After writing about a performance issue we had with HT (Hyper-threading) on Hyper-V hosts, and having seen this problem on more Hyper-V hosts. I thought I would give an update on the things I’ve learned about this issue.
I’ve learned about several key signs about identifying the issue. And that the issue exists in all Hyper-V version so far. At least up until 2016, haven’t tested 2019 yet.
First thing to keep in the back of you’re mind, is the skewed performance figures, when HT is enabled. The performance counters for the host, are in the worst case about half of what they really are. With HT enabled, a 35% utilization on the host means that in reality it is more closer to 70%. (Don’t use task manager on the host, use perfmon counters, Veaam task manager (free) or VMM to get the actual %CPU utilization). The reason is simple, HT doesn’t give you more actual cores. But for the given performance numbers, the cores are counted as real ones. With HT disabled, these numbers represent the actual load of the server.
As for the CPU performance counter for the virtual machines, it’s a bit more complicated. They are more depended on the load on the host. For example:
- a 5 core host with with HT enabled
- 5 virtual machines (no over committing),
- each vm has 1 vCPU’s.
If only one or two virtual machines have a high load, and the others remain mostly idle. 10 logical cores with HT enabled, means a maximum load of 10% per vCPU. This limit can be reached by the virtual machine(s). The tricky part is, when the load gets over a certain point on the host, this 10% CPU usage on the host, really equals to 20% real CPU utilization on the host. As soon as the Hyper-v host with HT enabled, is beginning to experience scheduling issues, the performance counters of the virtual machines, won’t go near the 10% CPU utilization. These numbers can be an indication, if the host is having these problems.
On a Hyper-V host with HT enabled and loads above 35%, stalls of the virtual machines can occur. I call them stalls for now. The effect can be described as: i.e. clicking on a folder in explorer, it takes some time before explorer reacts. But when it reacts, it appears fast. The same goes for every application used.
When these stalls occur, is dependent on which heavy load services are running in the virtual machines. From what I’ve seen, the more threads these virtual machines use, the sooner the stalls begin to occur. Virtual machines with a high load and a lot of threads (virtual machines with RDSH for instance) begin at about 35% CPU (70% real usage without HT) usage on the host. With machines who use less threads, but still create a heavy load. The stalls begin at over 40%, which is more like 80% real CPU usage on the host.
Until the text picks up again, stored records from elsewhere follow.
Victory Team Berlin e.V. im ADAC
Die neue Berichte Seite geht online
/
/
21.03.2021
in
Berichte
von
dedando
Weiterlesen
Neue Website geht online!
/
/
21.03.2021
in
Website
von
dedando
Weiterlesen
Enabling Hyper-treading, gives about the same effect as over committing the CPU resource by a factor of 2. The tricky thing about it, is that you won’t get the real performance numbers. Which makes it harder to identify the cause of performance issues.
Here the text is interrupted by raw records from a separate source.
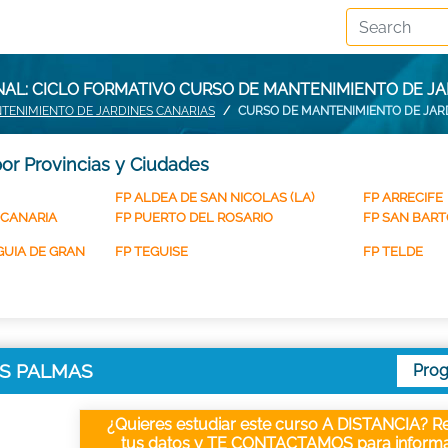
AL: CICLO FORMATIVO CURSO DE MANTENIMIENTO DE JA
TENIMIENTO DE JARDINES CANARIAS
CURSO DE MANTENIMIENTO DE JARD
or Provincias y Ciudades
FP ALDEA DE SAN NICOLAS (LA)
FP ARRECIFE
 CANARIA
FP PUERTO DEL ROSARIO
FP SAN BART
GUIA DE GRAN
FP TEGUISE
FP TELDE
LAS PALMAS
Pro
¿Quieres estudiar este curso A DISTANCIA? Re
tus datos y TE CONTACTAMOS para informa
We’ve also seen a really bad performance issue on HT enabled HV hosts running linux guests. The worst was a linux nfs server as a guest machine on Hyper-V 2016. With HT enabled, the performance of the vm was really terrible. Even with the correct Hyper-v drivers, the average cpu load was stuck above 1.x, the throughput of nfs was terrible. After disabling HT on the Windows 2016 Hyper-V host, the average cpu load, and nfs performance, were what we’d expect. The weird thing here, was that the only VM getting any load, was the nfs server. And this only had 4 vCPU’s on a 52 core Host!
As more and more real cores are added to CPU’s, you can also wonder how useful Hyper-threading is these days. For some applications/services, it still could give an advantage. But for most Hyper-V installs I’ve seen, it clearly doesn’t give an advantage. And troubleshooting, is a little tricky. For me, the reasons mentioned above, have given me a own best practice rule of disabling Hyper-threading on every Hyper-V server.